_Set exercise A_. Copy out the commentary on Netflix at the Emmys word for word, in full.
----- Selected passage
Commentary

Netflix at the Emmys: A Victory for Platform, Not Just Content.

The Emmy nominations  “House of Cards” and “Arrested Development”  received must cheer Netflix, which has spent heavily to create original content for their Web-based content delivery sites.  But it can be a stretch to suggest it is going to help hasten a stampede by consumer to online video services.

I’m going to assume you know the basic story—once Emmy’s governors allowed cable to compete, it was just a short while before HBO and then Showtime began asserting themselves.  

That led to the predictable outcry that Emmy pits commercially-supported content against subscriber-supported content, and that in that game, subscriber-supported content wins because producers don’t have to worry about satisfying the craven, base instincts of stupid, careful, risk-averse, everybody-in-the-big-tent  advertisers.

Back when HBO began hijacking the Oscars, TV could-- and did, sort of –react by taking more risks, less at first on broadcast networks and more on basic cable.

 The Netflix effect is not so much about content, though—“Arrested Development,” after all was born on Fox.

It’s about platform, and it will take a bigger leap to see “House of Cards” make the kind of difference that premium cable channels did.  But that could change, radically, when and if more OTT devices and smart TVs begin making inroads. Within months.  And so it’s not about platform, too, because a lot of people think online video will finally flower when people will mostly watch it on a big flatscreen TV.
----------
----- Rows
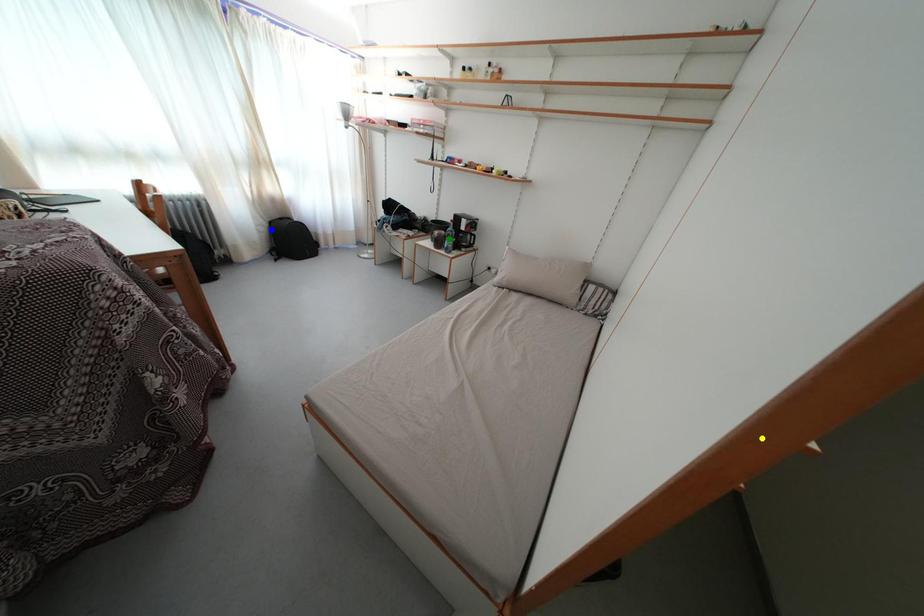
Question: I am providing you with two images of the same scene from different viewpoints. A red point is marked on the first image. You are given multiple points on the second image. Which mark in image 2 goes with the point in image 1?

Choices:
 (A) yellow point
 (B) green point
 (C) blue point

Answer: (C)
----------
_Set exercise B_. Recast every line of the listing as a numbered list, skipping blank lines and leaving out the picture.

_Reply A_.
Commentary

Netflix at the Emmys: A Victory for Platform, Not Just Content.

The Emmy nominations  “House of Cards” and “Arrested Development”  received must cheer Netflix, which has spent heavily to create original content for their Web-based content delivery sites.  But it can be a stretch to suggest it is going to help hasten a stampede by consumer to online video services.

I’m going to assume you know the basic story—once Emmy’s governors allowed cable to compete, it was just a short while before HBO and then Showtime began asserting themselves.  

That led to the predictable outcry that Emmy pits commercially-supported content against subscriber-supported content, and that in that game, subscriber-supported content wins because producers don’t have to worry about satisfying the craven, base instincts of stupid, careful, risk-averse, everybody-in-the-big-tent  advertisers.

Back when HBO began hijacking the Oscars, TV could-- and did, sort of –react by taking more risks, less at first on broadcast networks and more on basic cable.

 The Netflix effect is not so much about content, though—“Arrested Development,” after all was born on Fox.

It’s about platform, and it will take a bigger leap to see “House of Cards” make the kind of difference that premium cable channels did.  But that could change, radically, when and if more OTT devices and smart TVs begin making inroads. Within months.  And so it’s not about platform, too, because a lot of people think online video will finally flower when people will mostly watch it on a big flatscreen TV.

_Reply B_.
1. Question: I am providing you with two images of the same scene from different viewpoints. A red point is marked on the first image. You are given multiple points on the second image. Which mark in image 2 goes with the point in image 1?
2. Choices:
3.  (A) yellow point
4.  (B) green point
5.  (C) blue point
6. Answer: (C)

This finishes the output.